The problem ▸
Leaving out the pictures, reproduce each record exactly and in full.

The input ▸

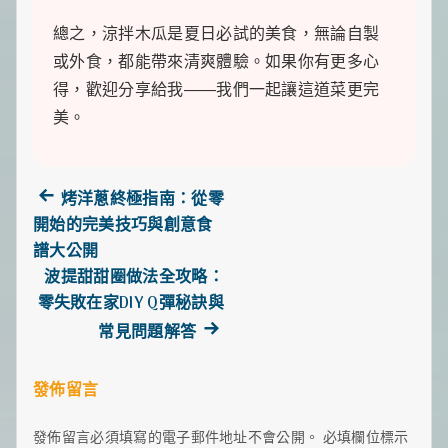
總之，涼拌木瓜是夏日必試的美食，無論自製
或外食，都能帶來清爽體驗。如果你有更多心
得，歡迎分享給我——我們一起讓這道菜更完
美。
Previous
烤洋蔥終極指南：從零
文
post:
開始的完美技巧與創意食
章
譜大公開
波提甜甜圈做法全攻略：
導
零失敗在家DIY Q彈秘訣與
Next
覽
常見問題解答
post:
發佈留言
發佈留言必須填寫的電子郵件地址不會公開。
必填欄位標示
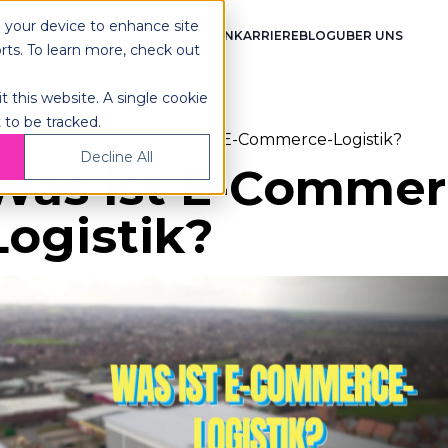
n your device to enhance site
FULFILLMENT
TECHNOLOGIE
KUNDEN
KARRIERE
BLOG
UBER UNS
orts. To learn more, check out
t this website. A single cookie
 to be tracked.
ome
Blog
Was ist E-Commerce-Logistik?
Decline All
Was ist E-Commer
Logistik?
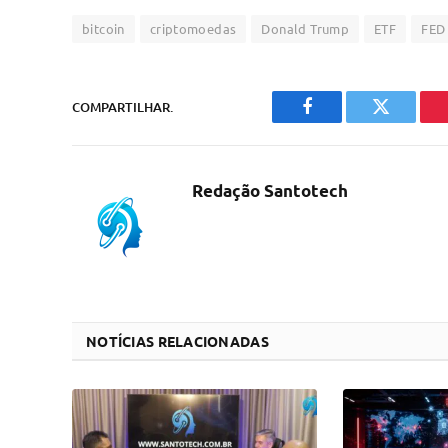
bitcoin
criptomoedas
Donald Trump
ETF
FED
COMPARTILHAR.
Facebook
Twitter
Redação Santotech
NOTÍCIAS RELACIONADAS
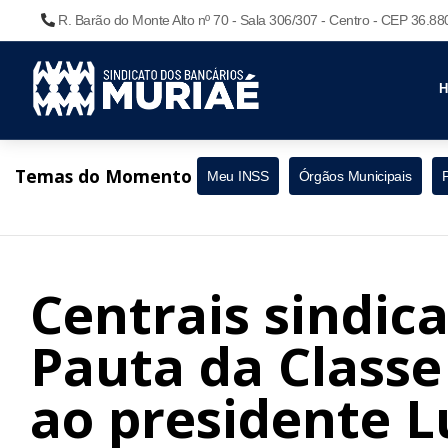
R. Barão do Monte Alto nº 70 - Sala 306/307 - Centro - CEP 36.8
Temas do Momento
Meu INSS
Órgãos Municipais
Centrais sindic
Pauta da Class
ao presidente L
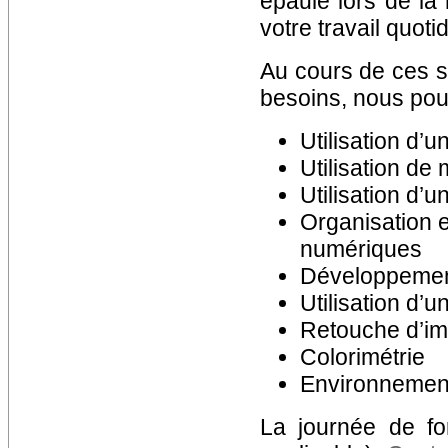
épaulé lors de la
votre travail quoti
Au cours de ces s
besoins, nous pou
Utilisation d’
Utilisation de 
Utilisation d’
Organisation e
numériques
Développemen
Utilisation d’
Retouche d’i
Colorimétrie
Environnement
La journée de fo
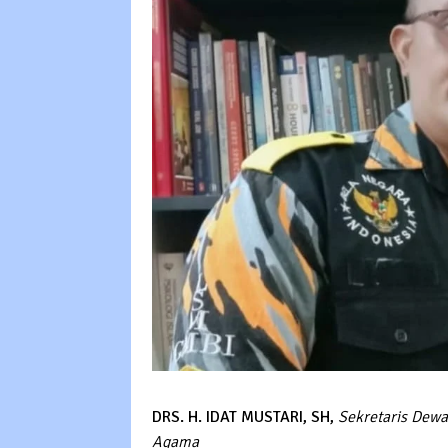
DRS. H. IDAT MUSTARI, SH,
Sekretaris Dew
Agama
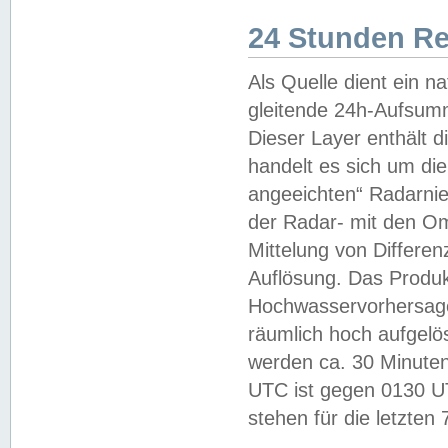
24 Stunden R
Als Quelle dient ein n
gleitende 24h-Aufsum
Dieser Layer enthält
handelt es sich um di
angeeichten“ Radarnie
der Radar- mit den O
Mittelung von Differe
Auflösung. Das Produk
Hochwasservorhersagez
räumlich hoch aufgelö
werden ca. 30 Minuten
UTC ist gegen 0130 UTC
stehen für die letzten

Solved exercise ▸
總之，涼拌木瓜是夏日必試的美食，無論自製
或外食，都能帶來清爽體驗。如果你有更多心
得，歡迎分享給我——我們一起讓這道菜更完
美。
Previous
烤洋蔥終極指南：從零
文
post:
開始的完美技巧與創意食
章
譜大公開
波提甜甜圈做法全攻略：
導
零失敗在家DIY Q彈秘訣與
Next
覽
常見問題解答
post:
發佈留言
發佈留言必須填寫的電子郵件地址不會公開。
必填欄位標示
n your device to enhance site
FULFILLMENT
TECHNOLOGIE
KUNDEN
KARRIERE
BLOG
UBER UNS
orts. To learn more, check out
t this website. A single cookie
 to be tracked.
ome
Blog
Was ist E-Commerce-Logistik?
Decline All
Was ist E-Commer
Logistik?
bitcoin
criptomoedas
Donald Trump
ETF
FED
COMPARTILHAR.
Facebook
Twitter
Redação Santotech
NOTÍCIAS RELACIONADAS
R. Barão do Monte Alto nº 70 - Sala 306/307 - Centro - CEP 36.8
Temas do Momento
Meu INSS
Órgãos Municipais
Centrais sindic
Pauta da Class
ao presidente L
épaulé lors de la
votre travail quoti
Au cours de ces s
besoins, nous pou
Utilisation d’
Utilisation de 
Utilisation d’
Organisation e
numériques
Développemen
Utilisation d’
Retouche d’i
Colorimétrie
Environnement
La journée de fo
DRS. H. IDAT MUSTARI, SH,
Sekretaris Dew
Agama
24 Stunden R
Als Quelle dient ein n
gleitende 24h-Aufsum
Dieser Layer enthält
handelt es sich um di
angeeichten“ Radarnie
der Radar- mit den O
Mittelung von Differe
Auflösung. Das Produk
Hochwasservorhersagez
räumlich hoch aufgelö
werden ca. 30 Minuten
UTC ist gegen 0130 UTC
stehen für die letzten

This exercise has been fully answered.